▶ AUSGEWÄHLTER TEXT
──────────
Statistiken dazu habe sie nicht, da queerfeindliche Gewalt häufig nicht
angezeigt werde.
Auch in der Großsiedlung Tenever im Bremer Südosten hatte es vor einer
Woche, nach dem CSD, einen Angriff auf eine junge Frau gegeben, die sich
eine Regenbogenfahne umgehängt hatte. Eine Gruppe Jugendlicher beleidigte
sie mehrfach homofeindlich und entriss ihr die Flagge.
„Hinter all dem stehen Hass und [3][toxische Männlichkeit]“, sagt Maja
Tegeler aus dem Linke-Bundesvorstand bei der Kundgebung. Von der Bremer
Polizei erwarte sie konsequente Ermittlungen.
Wie kompliziert alles geworden ist, zeigt ein Beitrag am folgenden „offenen
Mikrofon“: Ein*e Redner*in berichtet von transfeindlichen Vorfällen, die
ebenfalls am vergangenen Samstag passiert seien – allerdings innerhalb der
queeren Szene: Der Trans*Inter*Dyke*-March sei von Terfs gestört worden,
von trans-ausschließenden Radikalfeministinnen, die transfeindliche Sprüche
gerufen hätten.
Eine Person sei an ihrer Trans*-Fahne gezogen und dadurch gewürgt worden.
Viel zu spät habe die Polizei eingegriffen, obwohl die
Veranstalter*innen im Vorfeld angekündigt hatten, dass es zu Angriffen
kommen könnte.
Ein*e weitere*r Sprecher*in weist auf die Diskriminierung hin, die
trans Personen zusätzlich zu der Gefahr körperlicher Angriffe erfahren:
„Ich habe nicht nur Angst vor transfeindlichen Menschen, die mich auf der
Straße umbringen wollen. Ich habe auch Angst vor dem Leben in einem
transfeindlichen Staat.“
Sie*er müsse sich entscheiden – entweder für Sicherheit oder dafür, „ mi…
in meiner Genderidentität wohlzufühlen“. Viel Potenzial für Verbesserung
der Situation für trans Personen sieht sie*er unter den gegebenen
Verhältnissen nicht: „Es ist nicht möglich, Transfeindlichkeit in diesem
System auszulöschen. Das System muss beseitigt werden.“
Auch die Mutter eines trans Mädchens erzählt von ihren Erfahrungen, die sie
nach dem Coming Out ihrer Tochter machte. Zusammen mit dem [4][queeren
Zentrum Rat&Tat] hat sie eine Elterngruppe für die Eltern trans* und
nonbinärer Kinder gegründet. Sie erzählt, dass sie nach den Vorfällen Angst
um ihre Tochter habe.
──────────
▶ DATENZEILEN

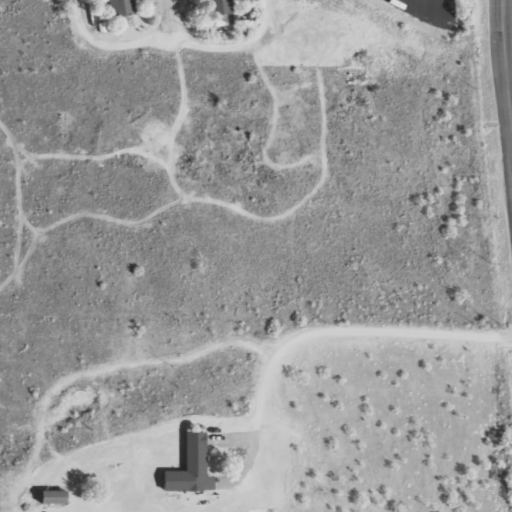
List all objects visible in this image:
──────────
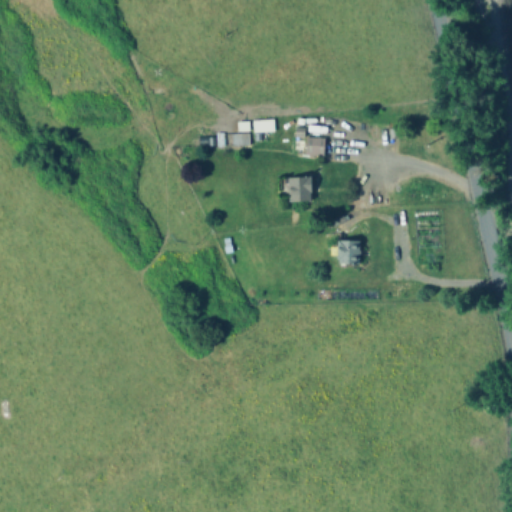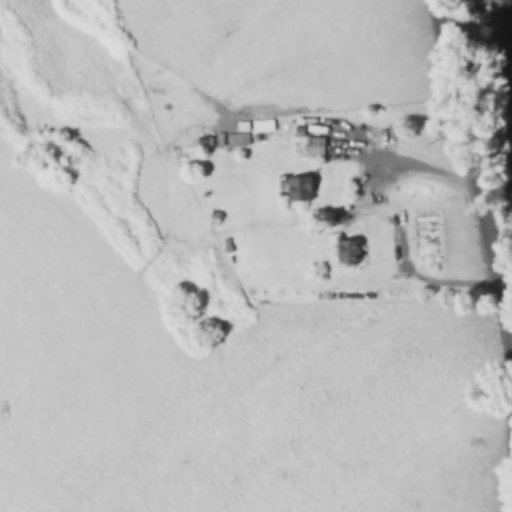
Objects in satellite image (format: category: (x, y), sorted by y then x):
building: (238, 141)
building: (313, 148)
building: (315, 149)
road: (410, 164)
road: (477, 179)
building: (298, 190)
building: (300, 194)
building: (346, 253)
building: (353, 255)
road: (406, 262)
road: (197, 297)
──────────
▶ ÜBUNGSTEILE
a - Beantworten Sie anhand des Berichts über queerfeindliche Gewalt in Bremen die folgenden Fragen:
(i) Wo kam es nach dem CSD zu dem Angriff auf eine junge Frau mit umgehängter Regenbogenfahne?
(ii) Was erwartet Maja Tegeler von der Bremer Polizei?
(iii) Was hat die Mutter eines trans Mädchens zusammen mit dem queeren Zentrum Rat&Tat gegründet?
b - Führen Sie den Bericht über queerfeindliche Gewalt in Bremen im Anschluss an seinen letzten Satz um einige Sätze weiter.

▶ ANTWORTEN IN REIHENFOLGE
a -
(i) In der Großsiedlung Tenever im Bremer Südosten.
(ii) Konsequente Ermittlungen.
(iii) Eine Elterngruppe für die Eltern trans* und nonbinärer Kinder.

b -
Mittelstädt ruft die Teilnehemenden dazu auf, nicht alleine nach Hause zu
gehen. „Wir sind nicht sicher, wenn wir alleine sind“, sagt sie. Viele
bleiben noch da. Sie stehen in kleinen Gruppen auf dem Platz und
unterhalten sich. Es ist spürbar, wie notwendig es für sie ist, nicht
alleine mit ihrer Wut und ihrer Trauer zu sein. Besonders nach dem
[5][tödlichen Angriff auf den trans Mann Malte C. in Münster] sei ihnen die
Unterstützung der Community wichtig. „Ich wünsche mir einen kollektiven
Umgang mit der Situation und keine Vereinzelung“, sagt Marli.
Besonders schockiert zeigen sich viele Besucher*innen, dass die Täter so
jung waren. Eine Lehrerin berichtet, dass auch sie in der Schule häufig
Transfeindlichkeit mitbekomme und etwas dagegen tun möchte.
„Es ist nicht hinnehmbar, dass Menschen wegen ihrer geschlechtlichen
Identität um ihr Leben fürchten müssen“, teilte Sozialsenatorin Anja
Stahmann (Grüne) mit. „Ich hoffe, dass der Schläger und diejenigen, die ihn
ermutigt haben, schnell gefasst werden.“
Die Landesfrauenbeauftragte Bettina Wilhelm erinnerte daran, dass Angriffe
gegen queere Menschen „Angriffe auf die Demokratie und auf unsere freie
Gesellschaft“ seien. Bremen habe bisher als sicherer Ort für queere
Menschen gegolten. „Damit dies so bleibt, müssen wir zusammenstehen und für
unser offenes Miteinander eintreten.“
## Bremen galt als sicher
Dass die Gewalttat viele in Bremen besonders erschüttert, weil die Stadt
bisher als relativ sicher galt, wird auch aus Äußerungen in sozialen Medien
deutlich. „Der Angriff macht klar, dass auch in unserer liberalen Stadt
längst nicht alles gut ist“, schrieb etwa der Grüne Fraktionsvorsitzende
Björn Fecker auf Twitter.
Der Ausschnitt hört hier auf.